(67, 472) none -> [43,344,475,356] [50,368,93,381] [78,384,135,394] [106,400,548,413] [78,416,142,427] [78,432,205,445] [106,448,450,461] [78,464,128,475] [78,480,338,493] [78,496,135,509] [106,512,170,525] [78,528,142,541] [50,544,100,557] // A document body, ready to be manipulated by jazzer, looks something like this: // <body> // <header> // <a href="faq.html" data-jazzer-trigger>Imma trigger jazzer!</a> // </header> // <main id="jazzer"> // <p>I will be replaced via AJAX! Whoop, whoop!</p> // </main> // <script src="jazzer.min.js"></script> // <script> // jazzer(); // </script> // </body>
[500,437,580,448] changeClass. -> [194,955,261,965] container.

============================================================

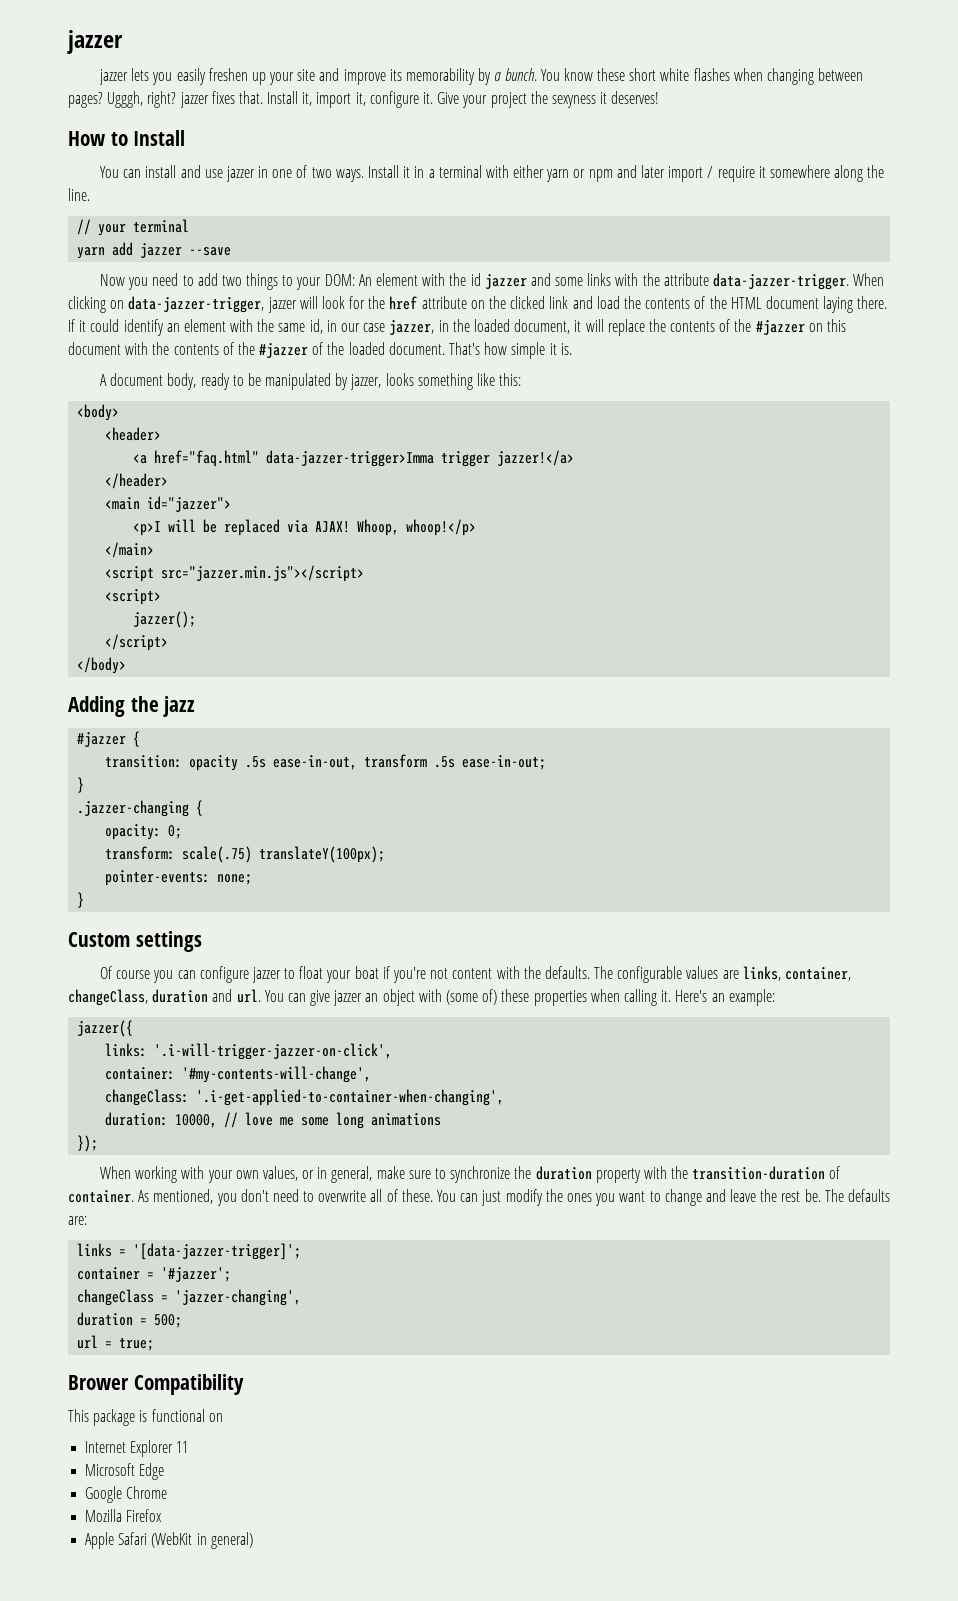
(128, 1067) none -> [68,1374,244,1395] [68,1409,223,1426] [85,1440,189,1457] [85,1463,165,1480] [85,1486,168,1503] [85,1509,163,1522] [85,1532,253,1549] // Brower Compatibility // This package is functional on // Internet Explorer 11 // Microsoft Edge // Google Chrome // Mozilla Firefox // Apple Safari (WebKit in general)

============================================================

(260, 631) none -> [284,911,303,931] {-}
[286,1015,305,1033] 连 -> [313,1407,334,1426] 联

============================================================

* TASK PROMPT
Beginning with the line holding "(67, 472) none" and ending with the line holding "[500,437,580,448] changeClass. ->", write out the stretch of material above exactly; add no further lines.

* ANSWER TO THE PROBLEM
(67, 472) none -> [43,344,475,356] [50,368,93,381] [78,384,135,394] [106,400,548,413] [78,416,142,427] [78,432,205,445] [106,448,450,461] [78,464,128,475] [78,480,338,493] [78,496,135,509] [106,512,170,525] [78,528,142,541] [50,544,100,557] // A document body, ready to be manipulated by jazzer, looks something like this: // <body> // <header> // <a href="faq.html" data-jazzer-trigger>Imma trigger jazzer!</a> // </header> // <main id="jazzer"> // <p>I will be replaced via AJAX! Whoop, whoop!</p> // </main> // <script src="jazzer.min.js"></script> // <script> // jazzer(); // </script> // </body>
[500,437,580,448] changeClass. -> [194,955,261,965] container.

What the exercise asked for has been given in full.